▸ **Document passage**:
Pinacoteca de São Paulo, the museum of São Paulo State Secretariat for Culture and Creative Economy presents, from August 10th to October 28th, 2019, the group exhibition We are Many: Experiments in Collectivity, which investigates artistic practice as a collective exercise. Curated by Amanda Arantes, Fernanda Pitta and Jochen Volz, the show presents artistic experiences designed as direct or indirect dialogues with Hélio Oiticica and Joseph Beuys’ production, two of the most important and active artists of the second half of the twentieth century. With them, six other national and international artists and collectives will participate, such as Maurício Ianês, Mônica Nador and Jamac, Coletivo Legítima Defesa, Rirkrit Tiravanija, Tania Bruguera and Vivian Caccuri.
Joseph Beuys (born 1921 Krefeld, Germany–died 1986, Düsseldorf, Germany), coined the expression “social sculpture”, as a concept to defend the understanding of every human activity as an artistic practice capable of structuring and transforming its own environment. The social sculptor is the one who, using language, thoughts, actions and objects, creates new structures in society. For him, society is the raw material of his work, just as the stone, wood or clay would be for the sculptor. Going deeper into this theme, the exhibition brings together a group of artists whose research has been focused on the creation of spaces that foster the imagination of new forms of sociability and ways of life, as Beuys formulated.

▸ **Objective**: Set down the full text on the We are Many exhibition at Pinacoteca de São Paulo word for word. The data after this comes from another source.

▸ **Data segment**:

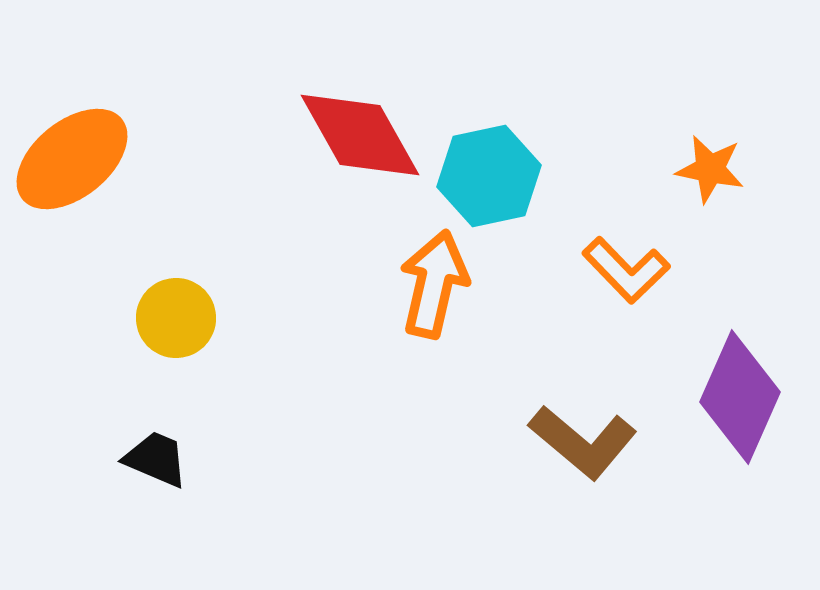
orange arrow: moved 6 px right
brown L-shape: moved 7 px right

▸ **Problem solution**:
Pinacoteca de São Paulo, the museum of São Paulo State Secretariat for Culture and Creative Economy presents, from August 10th to October 28th, 2019, the group exhibition We are Many: Experiments in Collectivity, which investigates artistic practice as a collective exercise. Curated by Amanda Arantes, Fernanda Pitta and Jochen Volz, the show presents artistic experiences designed as direct or indirect dialogues with Hélio Oiticica and Joseph Beuys’ production, two of the most important and active artists of the second half of the twentieth century. With them, six other national and international artists and collectives will participate, such as Maurício Ianês, Mônica Nador and Jamac, Coletivo Legítima Defesa, Rirkrit Tiravanija, Tania Bruguera and Vivian Caccuri.
Joseph Beuys (born 1921 Krefeld, Germany–died 1986, Düsseldorf, Germany), coined the expression “social sculpture”, as a concept to defend the understanding of every human activity as an artistic practice capable of structuring and transforming its own environment. The social sculptor is the one who, using language, thoughts, actions and objects, creates new structures in society. For him, society is the raw material of his work, just as the stone, wood or clay would be for the sculptor. Going deeper into this theme, the exhibition brings together a group of artists whose research has been focused on the creation of spaces that foster the imagination of new forms of sociability and ways of life, as Beuys formulated.